Tel Aviv Diary - December 14-18, 2012 - Karen Alkalay-Gut

Tel Aviv Diary - December 24-28, 2012 - Karen Alkalay-Gut

December 24, 2012

Erev Christmas. For the first time in my life I wanted a tree - to put it in the window. Just because the extreme religious have been trying to make trees unkosher around here. When I was nine I spent a few months in a hospital in Rochester, and got to share Christmas with the other patients and the nurses. Santa Claus and the whole shtik. Because my family was religious and foreign, I saw the whole event with a touch of irony. I love that irony, it keeps me sane and balanced, but it caused me to lose intimacy and understanding.

In any case, have a good holiday.

December 25, 2012

For most of us here, it was a regular working day. But for some reason everything I did or wanted to do went sour. Everyone had an argument, everyone was upset about something, everyone had a grudge. Now I am not in a mood to deal with other people's problems - even when i do try to help it seems like I just irritate them. But for me, the seemingly general anger demands a re-evaluation of my situation in life. What's wrong? the fear of the end of the year? the economic slowdown? My friends have all disappeared - too busy, too crazy, too angry that I've disappeared, mabye.

That's the answer. It's time to do something positive in the world. Start with a party, start with an honest discussion.
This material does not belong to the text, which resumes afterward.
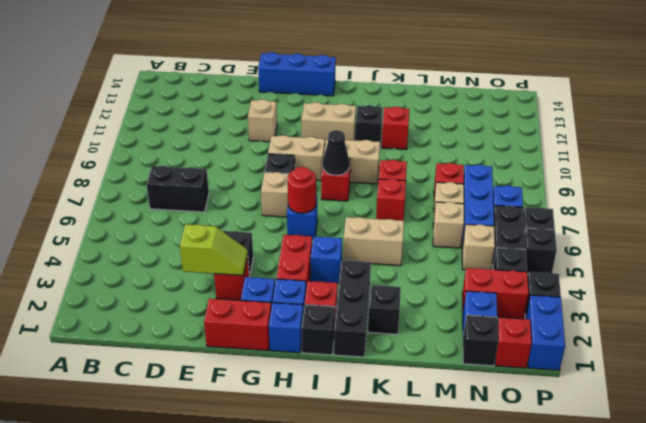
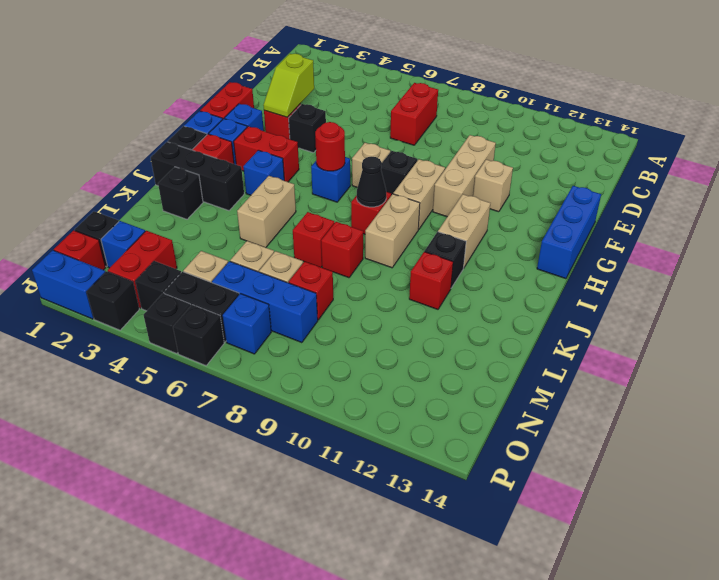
black 1x2 brick [146,166,209,212] -> red 1x2 brick [390,83,438,145]
none -> tan 1x3 brick [433,135,496,217]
End with a trip to the country.

December 26, 2012

I taught "The Second Coming" today, the day after Christmas, to a stunned class of mostly Muslims and Jews, and then Henley's "In Hospital" to a class that included someone who is hoping her long days of treatment are now over. It was part of a feeling that poetry can help, can direct, can make a difference. Then I went to a poetry reading in Jerusalem, in Tmol Shilshom, and my mind was only on making poetry important. It was a crowded reading and everyone was wonderfully enthusiastic - but was it really important?

December 27, 2012

No wonder the two-year old kid was scared when we walked into Dizengoff center. It is so incredibly noisy, crowded, and action-filled. Food stands all over the place, music coming out of every little boutique, people rushing past screaming at each other and at their cellphones. And just getting there meant avoiding the bicycles and motorcycles all over the sidewalk. As an adult I revel in it, but through a child's eyes it is hell.

December 28, 2012

War is hell. I mean here the end of season sales in all the stores that are spiked not only by the sales but by the certainty that prices and taxes will soon go sky high.

This terror was translated into every language today in Tolmans and Ikea where we went looking for a kitchen table. There was more Arabic in Ikea then usual, a lot of French and English, a little Russian and some Hebrew. And there was a little more desperation than usual in the air.

But it was a gorgeous day, and who could not believe that we really don't need that much money to enjoy the air and lovely sun and sea.